Nevertheless, wheat remains the country’s third-largest field crop by planted area, production volume, and farm revenue, following corn and soybeans, per USDA data. The United States ranks among the world’s top wheat producers by volume annually and serves as a major crop exporter.

Thousands of American farmers depend on wheat for their primary income — and circumstances beyond their influence have complicated their operations.

Dry weather accelerated crop development, according to USDA records, which doesn’t indicate positive harvest quality.

By early May’s first complete week, 86% of Kansas wheat crops had developed seed heads, compared to the typical 61% during the same period over the previous decade. While plants are “genetically programmed” to form heads before dying, Rippey explained, premature development often results in inferior quality.

Farmers planted only 32.4 million acres (13.1 million hectares) of wheat this year initially, with harvested acreage reaching just 22 million, creating an abandonment rate slightly above 32% of this year’s wheat crop, based on USDA projections.

Excluding the 2022-2023 cycle, only a few other historical periods have seen higher U.S. winter wheat abandonment rates, Rippey pointed out.

In Kansas, approximately 17% of the crop faces abandonment this year.

“Rain makes grain,” stated Mike Nickelson, who grows wheat and corn in western Kansas. “That’s the whole key. We can do the very best we can do and then if we don’t get the rain, then it makes it pretty tough.”

Weather forecasters predict a significant El Nino pattern, a natural cyclical phenomenon where equatorial Pacific waters warm and modify global weather systems, including precipitation. Since this typically brings above-normal summer temperatures to the United States, drought relief may not arrive for months.

“It seems like we’re the ones out trying to feed the world and we’re the ones suffering the most,” Nickelson, 60, reflected. “My son is here farming with me and I’d really like to transition him to help take over the farm. I’m like, really, do I want him to have to do this? I mean, it’s a great life, but man, right now it’s just tough.”

The conflict in Iran has driven fuel costs higher. Williams, the Montezuma producer, travels 150 to 200 miles (240 to 320 kilometers) daily, with diesel prices increasing nearly $2 per gallon compared to last year.

Expenses for seeds, fertilizer, and other inputs continue climbing rapidly. Some producers purchased fertilizer early for this season but remain concerned about next year’s costs.
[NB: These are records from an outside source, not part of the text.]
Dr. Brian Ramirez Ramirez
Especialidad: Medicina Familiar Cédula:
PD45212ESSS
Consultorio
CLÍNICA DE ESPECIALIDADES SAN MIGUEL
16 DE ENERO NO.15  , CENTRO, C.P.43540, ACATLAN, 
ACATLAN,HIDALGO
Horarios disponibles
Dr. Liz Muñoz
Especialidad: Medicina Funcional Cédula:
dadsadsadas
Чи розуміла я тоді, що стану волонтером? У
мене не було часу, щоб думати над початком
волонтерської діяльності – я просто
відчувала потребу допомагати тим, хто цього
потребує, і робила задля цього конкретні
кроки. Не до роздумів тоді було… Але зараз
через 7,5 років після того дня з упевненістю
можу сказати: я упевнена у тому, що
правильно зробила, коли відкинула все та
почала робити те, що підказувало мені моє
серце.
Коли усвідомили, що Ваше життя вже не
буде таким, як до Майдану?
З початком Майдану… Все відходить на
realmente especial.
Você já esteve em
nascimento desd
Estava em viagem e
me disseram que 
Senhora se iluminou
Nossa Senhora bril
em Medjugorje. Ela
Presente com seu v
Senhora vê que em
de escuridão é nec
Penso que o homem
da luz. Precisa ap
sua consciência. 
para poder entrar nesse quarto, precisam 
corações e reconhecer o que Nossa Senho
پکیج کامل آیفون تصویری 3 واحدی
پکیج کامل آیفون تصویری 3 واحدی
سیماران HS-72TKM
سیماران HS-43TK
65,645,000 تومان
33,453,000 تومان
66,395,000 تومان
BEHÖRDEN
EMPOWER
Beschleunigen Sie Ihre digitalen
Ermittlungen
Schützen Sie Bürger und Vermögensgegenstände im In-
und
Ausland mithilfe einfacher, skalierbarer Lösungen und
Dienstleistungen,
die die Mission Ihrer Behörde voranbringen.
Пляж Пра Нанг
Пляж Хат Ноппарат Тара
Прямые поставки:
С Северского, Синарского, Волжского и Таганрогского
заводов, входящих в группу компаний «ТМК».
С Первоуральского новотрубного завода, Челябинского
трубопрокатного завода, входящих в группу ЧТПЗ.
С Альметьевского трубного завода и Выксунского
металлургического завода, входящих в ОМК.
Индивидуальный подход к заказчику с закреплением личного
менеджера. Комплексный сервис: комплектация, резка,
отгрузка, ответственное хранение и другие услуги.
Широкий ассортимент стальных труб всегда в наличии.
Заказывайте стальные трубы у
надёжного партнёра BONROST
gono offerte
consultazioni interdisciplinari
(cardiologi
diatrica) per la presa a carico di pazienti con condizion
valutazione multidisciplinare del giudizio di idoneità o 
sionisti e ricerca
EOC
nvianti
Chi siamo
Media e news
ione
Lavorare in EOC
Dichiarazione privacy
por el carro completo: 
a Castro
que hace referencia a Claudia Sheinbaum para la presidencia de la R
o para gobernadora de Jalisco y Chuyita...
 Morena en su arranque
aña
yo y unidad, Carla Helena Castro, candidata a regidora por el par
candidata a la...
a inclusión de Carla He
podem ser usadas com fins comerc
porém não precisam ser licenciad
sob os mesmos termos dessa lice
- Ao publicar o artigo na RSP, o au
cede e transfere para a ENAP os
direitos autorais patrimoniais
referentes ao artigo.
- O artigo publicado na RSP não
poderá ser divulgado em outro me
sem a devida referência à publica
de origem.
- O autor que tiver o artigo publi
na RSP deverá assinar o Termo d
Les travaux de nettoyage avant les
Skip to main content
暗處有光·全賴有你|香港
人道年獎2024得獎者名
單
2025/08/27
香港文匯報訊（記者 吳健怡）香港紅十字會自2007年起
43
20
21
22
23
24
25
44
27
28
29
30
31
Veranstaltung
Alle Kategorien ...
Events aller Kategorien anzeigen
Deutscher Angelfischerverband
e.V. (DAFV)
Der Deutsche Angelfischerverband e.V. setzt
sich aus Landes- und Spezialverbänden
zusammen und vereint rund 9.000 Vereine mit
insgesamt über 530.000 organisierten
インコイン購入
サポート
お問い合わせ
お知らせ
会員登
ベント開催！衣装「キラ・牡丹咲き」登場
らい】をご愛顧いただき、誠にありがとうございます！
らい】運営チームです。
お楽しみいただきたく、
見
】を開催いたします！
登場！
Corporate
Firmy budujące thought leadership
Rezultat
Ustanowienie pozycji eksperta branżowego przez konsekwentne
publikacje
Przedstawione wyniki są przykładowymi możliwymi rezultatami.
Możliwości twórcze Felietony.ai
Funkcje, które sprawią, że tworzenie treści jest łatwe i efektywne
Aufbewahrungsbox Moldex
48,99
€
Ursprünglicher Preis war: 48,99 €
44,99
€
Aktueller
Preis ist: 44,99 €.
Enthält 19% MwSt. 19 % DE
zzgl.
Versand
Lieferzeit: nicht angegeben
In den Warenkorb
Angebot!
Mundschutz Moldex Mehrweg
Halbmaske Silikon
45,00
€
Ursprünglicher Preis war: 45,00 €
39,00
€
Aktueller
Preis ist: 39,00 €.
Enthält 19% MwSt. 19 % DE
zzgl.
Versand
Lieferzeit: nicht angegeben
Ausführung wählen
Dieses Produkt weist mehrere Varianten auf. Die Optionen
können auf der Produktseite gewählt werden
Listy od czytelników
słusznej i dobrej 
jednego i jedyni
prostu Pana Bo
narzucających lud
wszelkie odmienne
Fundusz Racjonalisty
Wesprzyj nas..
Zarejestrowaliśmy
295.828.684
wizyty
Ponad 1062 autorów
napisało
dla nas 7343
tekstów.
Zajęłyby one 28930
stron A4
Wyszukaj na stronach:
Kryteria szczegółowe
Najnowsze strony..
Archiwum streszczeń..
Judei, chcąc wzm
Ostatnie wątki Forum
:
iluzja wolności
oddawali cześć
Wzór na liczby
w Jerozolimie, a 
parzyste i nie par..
Farmers continue dealing with consequences from the Trump administration’s volatile trade policies.

Nickelson reported that urea, an agricultural fertilizer, previously cost $400 per ton. He currently pays between $600 and $700 per ton. “You hope to break even, but I’m not sure we’re gonna do that,” he said.

For Ben Palen, a fifth-generation farmer and agricultural consultant, viable solutions remain elusive, with minimal relief available.

Crop insurance coverage for losses provides limited compensation. The Trump administration has provided one-time bridge payments for qualifying producers of various crops to offset increased costs from trade disruptions and inflation, though these funds remain restricted.

Leaving wheat fields fallow — essentially unused to prepare land for future crops — or planting alternative crops aren’t practical alternatives. Simply adding irrigation water won’t salvage wheat crops, and switching to different crops at this point in the growing season proves difficult for farmers.

“It’s a little late now to try to plant something on say, a wheat crop that’s failed on a particular farm,” Palen, 70, explained, “because we just don’t have soil moisture to get another crop started.

“This is probably about as challenging of a time to be a farmer that I can recollect,” he concluded. “It’s a pretty serious situation.”